(What you need to do) Repeat, word for word, the part of the review of Algy that runs from "I suppose this" up to and including "series at ISFDB.".

(Document extract)

Tag: L. Sprague de Camp

Algy by L. Sprague de Camp

Algy by L. Sprague de Camp (Fantastic, August 1976) is a ‘Willy Newbury’ story,1 and one which sees Willy and his new wife Denise arriving at his aunt’s vacation camp at Lake Algonquin to rumours of a sea monster. An old friend who works there fills them in:

Mike scratched his crisp gray curls. “They do be saying that, on dark nights, something comes up in the lake and shticks its head out to look around. But nobody’s after getting a good look at it. There’s newspaper fellies, and a whole gang of Scotchmen are watching for it, out on Indian Point.”
“You mean we have a home-grown version of the Loch Ness monster?”
“I do that.”
“How come the Scots came over here? I thought they had their own lake monster. Casing the competition, maybe?”
“It could be that, Mr, Newbury. They’re members of some society that tracks down the shtories of sea serpents and all them things.”  p. 72

The rest of the story revolves around the aunt’s daughter Linda and two men who are keen on her: one is George Vreeland, an unreliable local character, and the other is Ian Selkirk, one of the Scots who is there to investigate the sightings. Matters develop at a ball where Selkirk cuts in on Vreeland and Linda—to the displeasure of the former—and then, when Selkirk and Linda are later canoodling in a canoe, matters come to a climax when the monster surfaces besides them. Selkirk jumps out of the canoe and swims to shore, not because he is fleeing the monster but because he has spotted that it is a fake and that Vreeland has been operating it from the pump house on the edge of the lake. It later materialises that Vreeland’s boss (another camp site owner) hired him to set up the hoax to attract tourists to the area. Vreeland was only supposed to surface the fake monster at night but, jealous of Selkirk, he used it to try and scare him away.
Finally (spoiler), when Willy and Lord Kintyre (Selkirk’s boss) go out on the lake to examine the fake, something drags it under the water and rips it to shreds.
I suppose this is well enough executed, but the story mostly involves cardboard characters going through the motions of a mainstream plot—with a brief supernatural twist tacked on the end.
* (Mediocre). 4,750 words. Story link.

1. The ‘Willy Newbury’ series at ISFDB.

(Material)
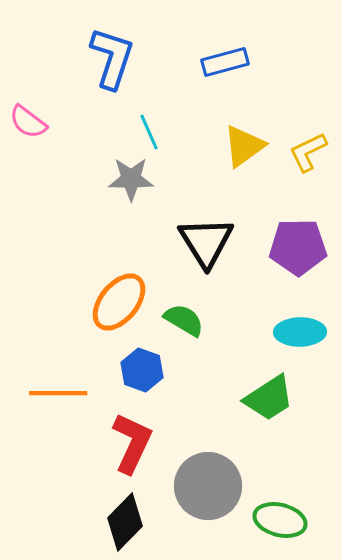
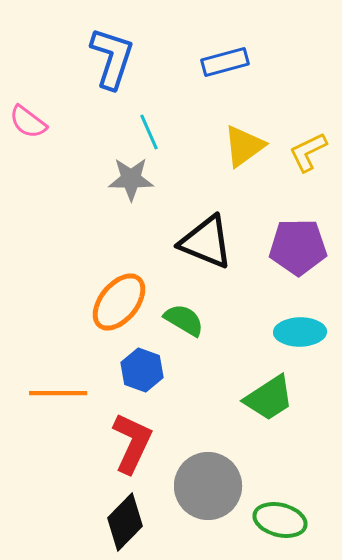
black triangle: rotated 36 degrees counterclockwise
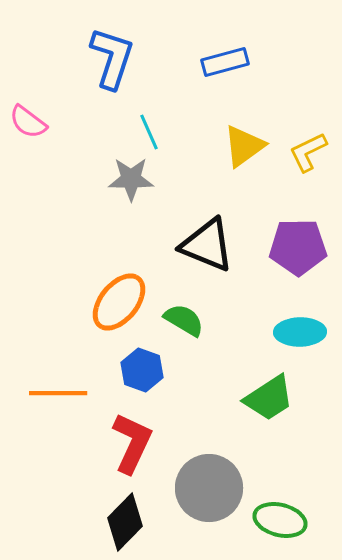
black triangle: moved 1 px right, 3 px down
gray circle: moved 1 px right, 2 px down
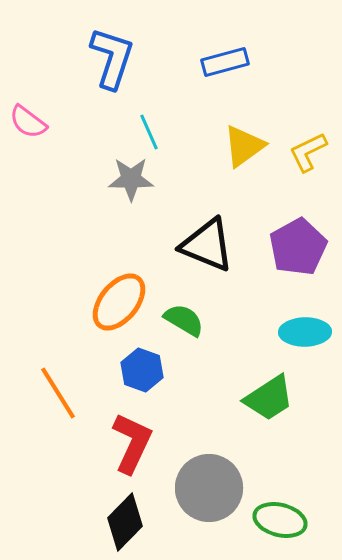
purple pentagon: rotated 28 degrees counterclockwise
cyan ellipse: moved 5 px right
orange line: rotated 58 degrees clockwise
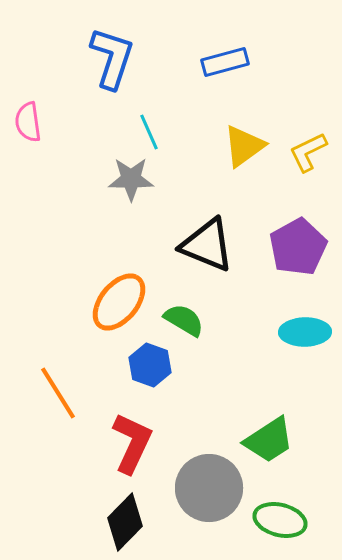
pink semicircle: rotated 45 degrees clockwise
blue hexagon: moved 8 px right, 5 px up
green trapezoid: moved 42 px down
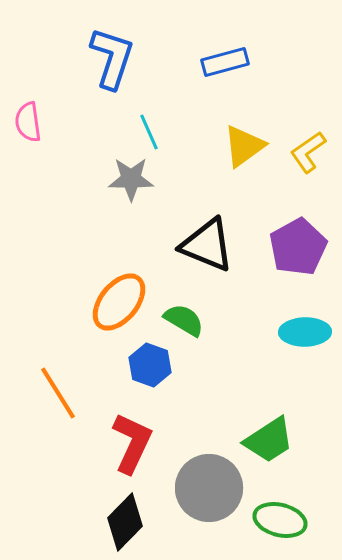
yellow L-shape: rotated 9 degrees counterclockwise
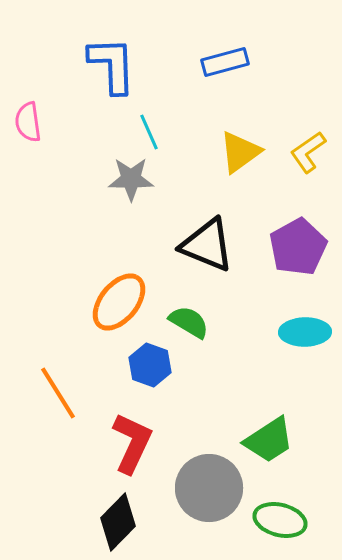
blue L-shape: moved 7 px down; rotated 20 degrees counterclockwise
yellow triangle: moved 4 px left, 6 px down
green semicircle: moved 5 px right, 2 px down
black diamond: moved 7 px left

(Worked answer)
I suppose this is well enough executed, but the story mostly involves cardboard characters going through the motions of a mainstream plot—with a brief supernatural twist tacked on the end.
* (Mediocre). 4,750 words. Story link.

1. The ‘Willy Newbury’ series at ISFDB.